Le téléphérique de Tsakhkadzor monte jusqu'à près de 2 800 mètres en trois tronçons. Depuis le sommet, par ciel dégagé, on distingue le mont Ararat au sud-ouest, de l'autre côté de la frontière turque. Au centre de la ville, entouré de pins et de basalte sombre, le monastère de Kecharis fonctionne depuis le XIe siècle sans grandes interruptions, un détail qui donne à l'ensemble une gravité que peu de stations de ski possèdent.

Histoire

La localité a des racines anciennes, mais son profil actuel de station touristique s'est forgé à l'époque soviétique, quand les premières infrastructures de ski furent installées et que Tsakhkadzor s'imposa comme destination récréative pour les Arméniens d'Erevan. Le monastère de Kecharis, présent dans le tissu urbain bien avant cela, date du XIe siècle et fut fondé par le prince Grigor Magistros, figure centrale de la culture arménienne médiévale. Le complexe a survécu aux invasions seldjoukides et à plusieurs tremblements de terre au fil des siècles. Aujourd'hui il est en usage actif : les moines officient des services réguliers et le site accueille aussi bien des pèlerins que des visiteurs laïques venus des pistes voisines.

Que voir et faire

  • Téléphérique de Tsakhkadzor Monte en trois tronçons jusqu'à 2 819 mètres. La montée dure environ 20 minutes et les panoramas sur la forêt et la vallée de Kotayk s'ouvrent de plus en plus à partir du deuxième tronçon. Le billet aller-retour coûte environ 3 500 drams arméniens (environ 9 USD). En été les randonneurs l'utilisent pour monter et redescendre à pied les versants.
  • Monastère de Kecharis Complexe du XIe siècle au centre de la ville, avec quatre églises et un gavit (narthex) bien conservé. Les pierres basaltiques sombres contrastent avec la neige en hiver et la verdure en été. Entrée libre ; le silence est apprécié dans les églises.
  • Pistes de ski Deux télésiège principaux et plusieurs pistes de difficulté faible à moyenne, adaptées aux familles et aux skieurs occasionnels. Le forfait journalier coûte environ 10 000 drams (environ 25 USD). Location d'équipement complet disponible au pied des pistes.
  • Sentiers vers le lac Kari En été, des itinéraires balisés de longueurs variées montent vers les versants supérieurs. Le sentier vers le lac Kari (2 080 m) est accessible à tous les niveaux et prend environ deux heures depuis la ville. Le chemin traverse des prairies ouvertes avec vues sur le massif d'Aragats.
  • Centre-ville La rue principale regroupe plusieurs restaurants servant du khorovats (barbecue arménien) et des soupes d'hiver.
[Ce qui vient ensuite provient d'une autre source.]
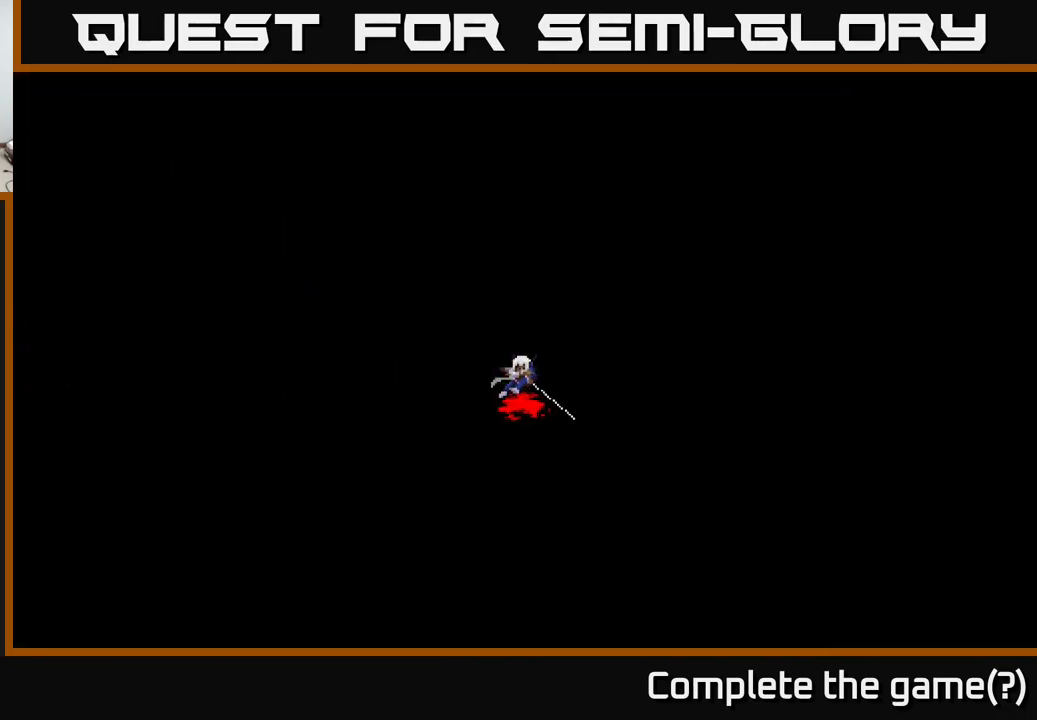
{"buttons": [], "left_stick": "center", "right_stick": "center", "events": []}
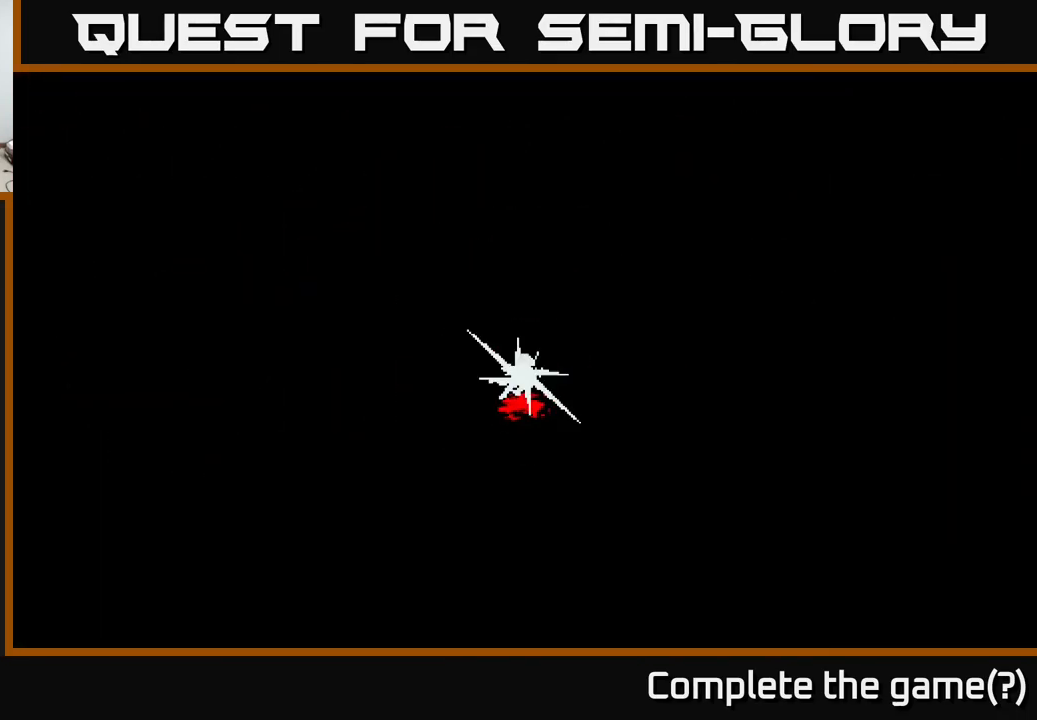
{"buttons": [], "left_stick": "center", "right_stick": "center", "events": []}
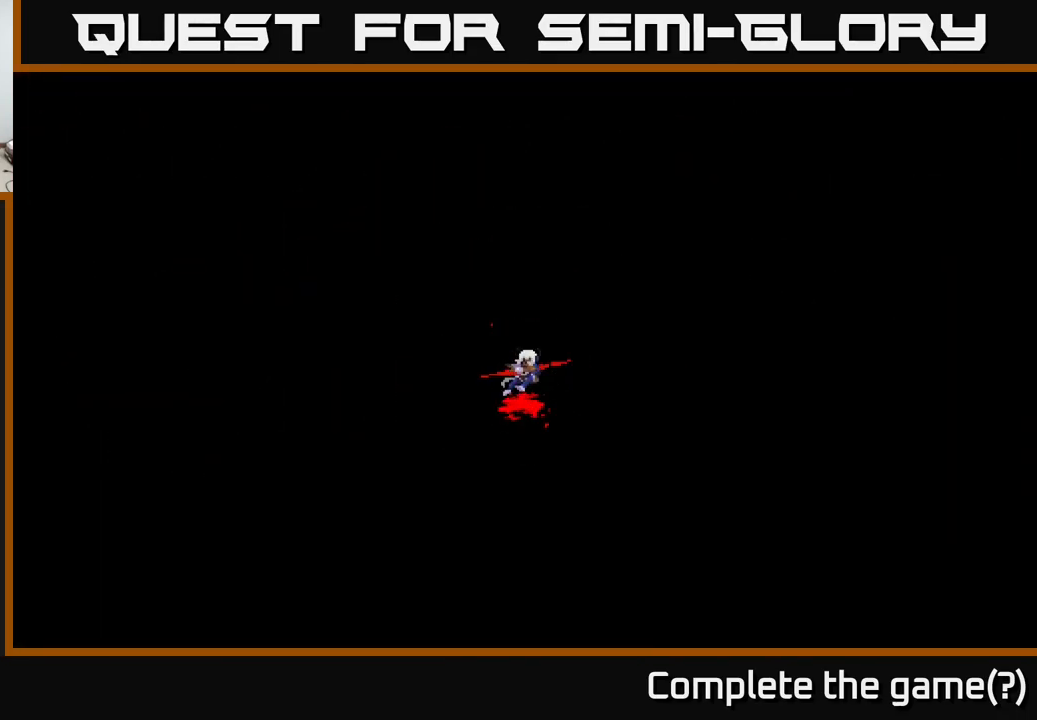
{"buttons": [], "left_stick": "center", "right_stick": "center", "events": []}
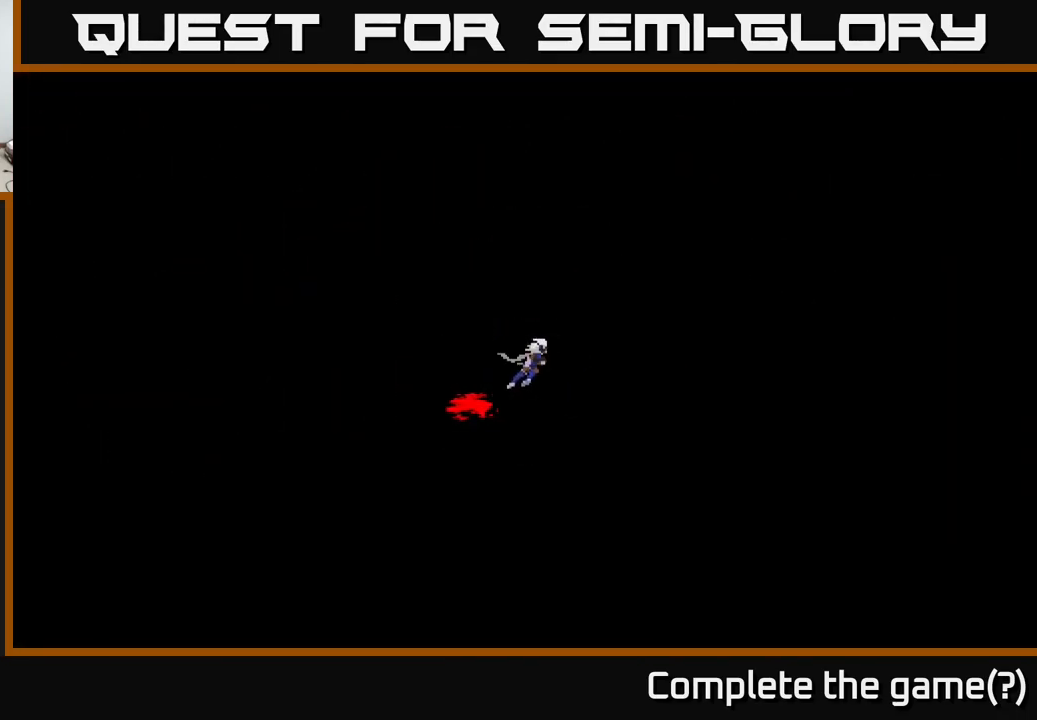
{"buttons": [], "left_stick": "center", "right_stick": "center", "events": []}
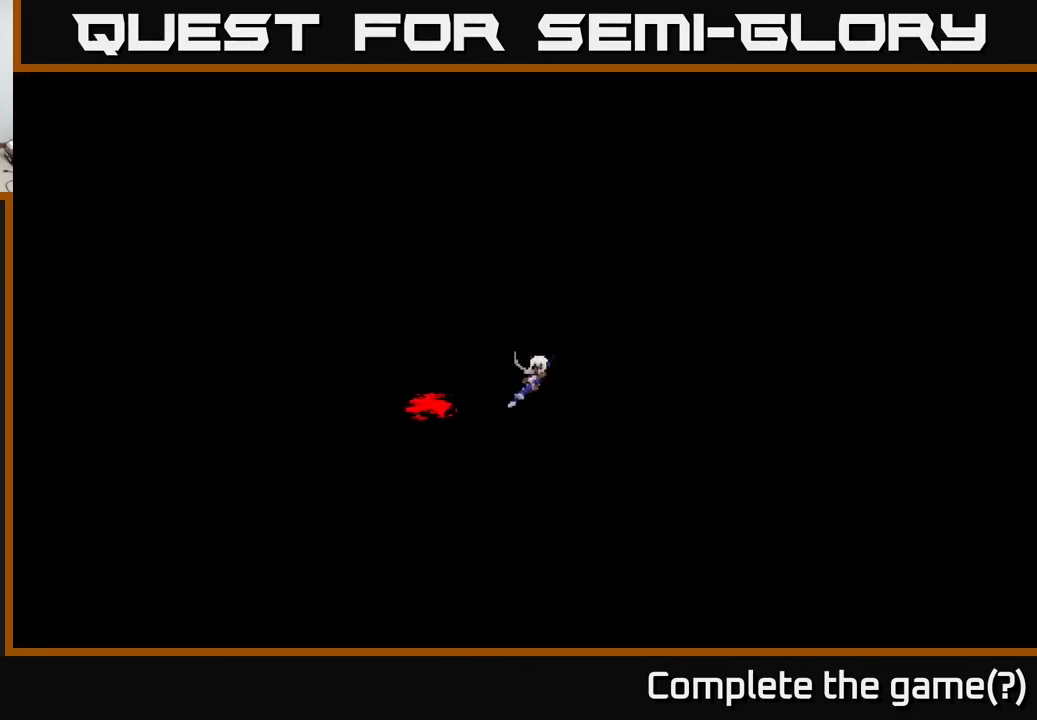
{"buttons": [], "left_stick": "center", "right_stick": "center", "events": []}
En basse saison les prix baissent notablement par rapport aux établissements proches des pistes.

Galerie photos

Vue aérienne de Tsakhkadzor entre forêts de pins en hiverMonastère de Kecharis à Tsakhkadzor avec sa pierre basaltique sombrePistes de ski de Tsakhkadzor avec téléphérique et montagnes enneigéesPaysage enneigé aux environs de Tsakhkadzor, Arménie

Comment s'y rendre

Depuis Erevan, le plus commode est d'y aller en voiture ou en taxi : environ 55 km par la route M4 en direction du lac Sevan, avec une bifurcation avant d'atteindre le lac. Des marshrutkas partent également de la gare routière de Kilikia à Erevan, plus fréquemment les week-ends d'hiver. Le trajet dure entre 50 minutes et une heure et quart selon la circulation.
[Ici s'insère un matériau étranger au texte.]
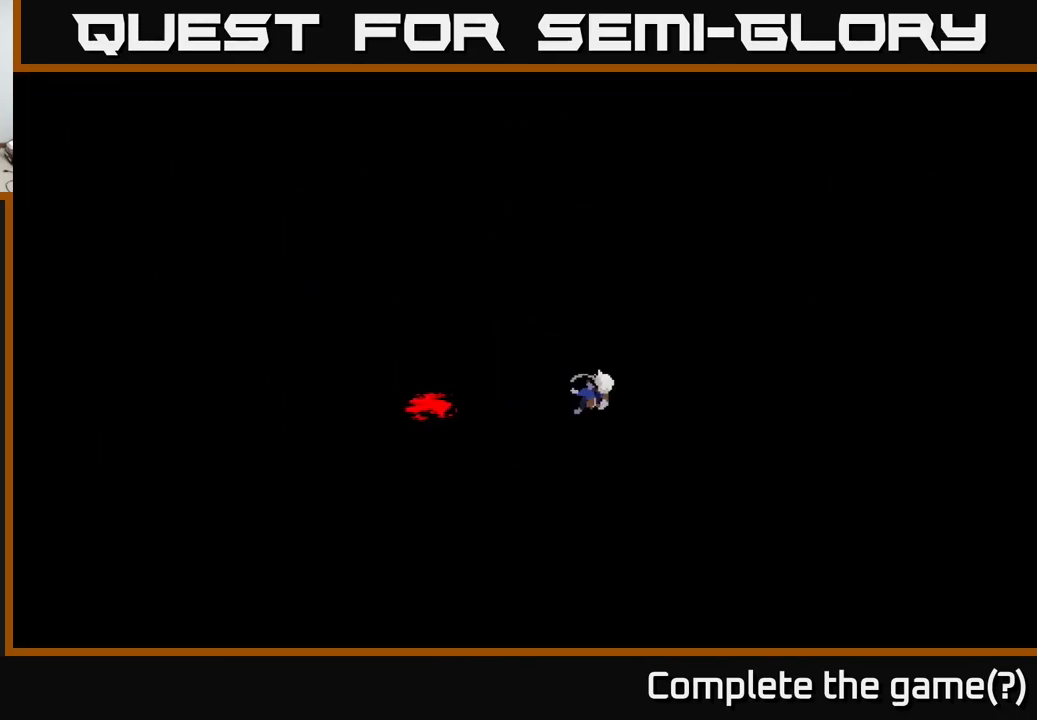
{"buttons": [], "left_stick": "center", "right_stick": "center", "events": []}
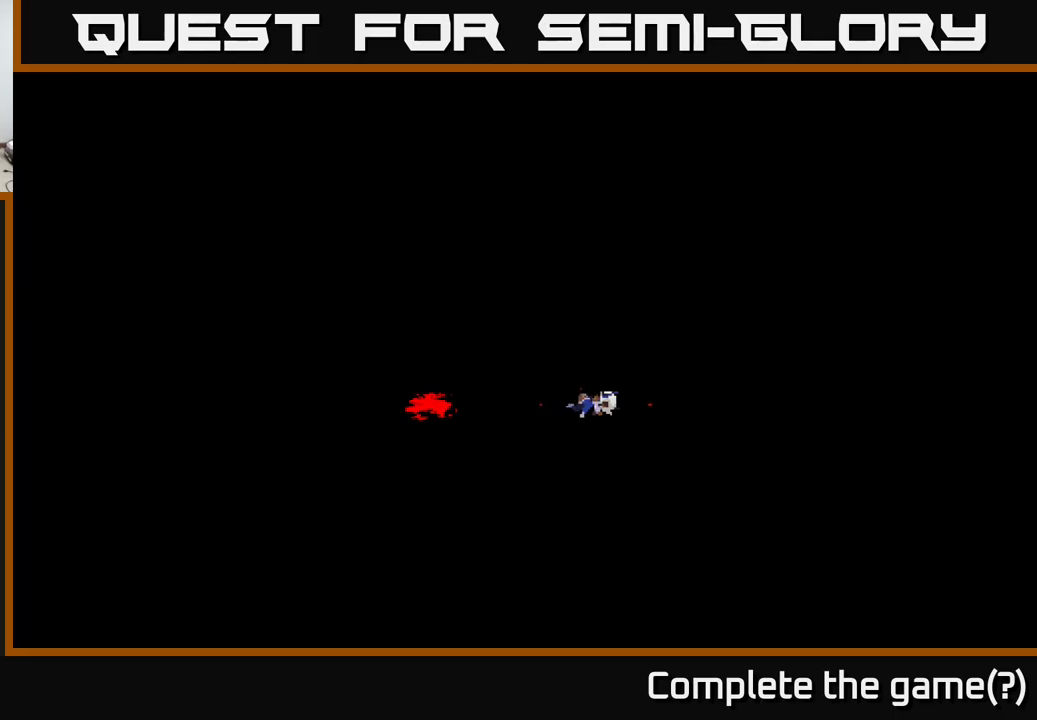
{"buttons": [], "left_stick": "center", "right_stick": "center", "events": []}
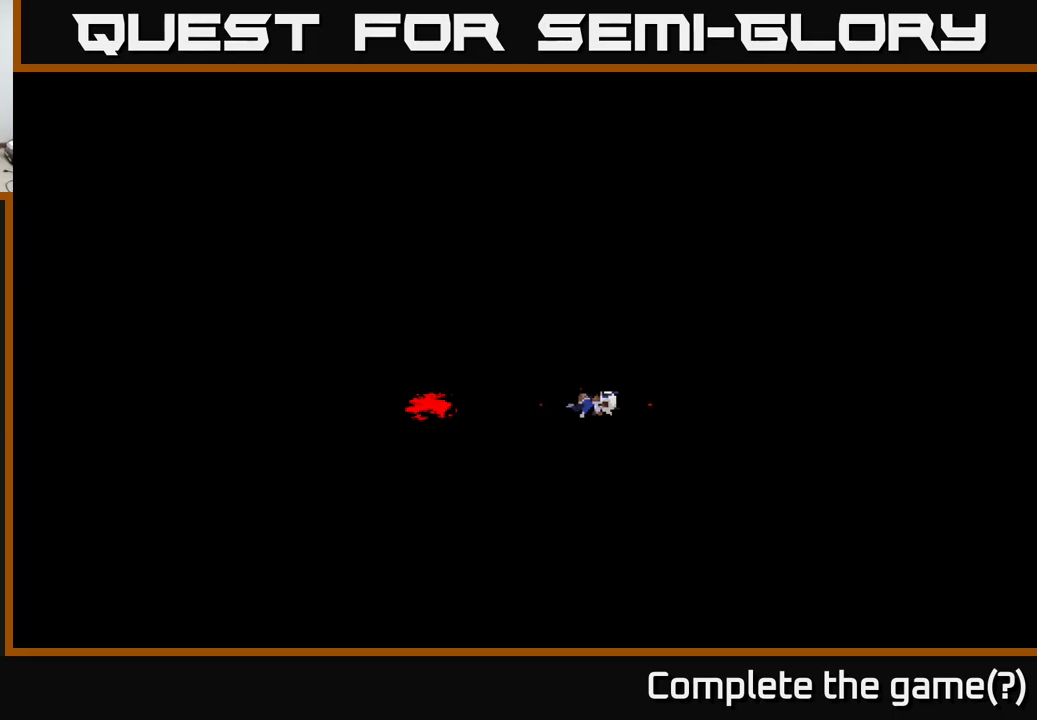
{"buttons": [], "left_stick": "up-left", "right_stick": "center", "events": [[317, "left_stick", "up"], [417, "left_stick", "up-left"]]}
Meilleure période pour visiter

L'hiver —de décembre à mars— est la saison de ski, avec de la neige garantie au-dessus de 2 000 mètres, même si l'enneigement de base peut être irrégulier les années chaudes. Mai et juin sont calmes et verts, sans foule. Juillet et août attirent des visiteurs d'Erevan en quête de fraîcheur ; il fait frais mais pas froid. Septembre et octobre offrent une belle lumière et moins de monde, bien que les installations de ski soient fermées.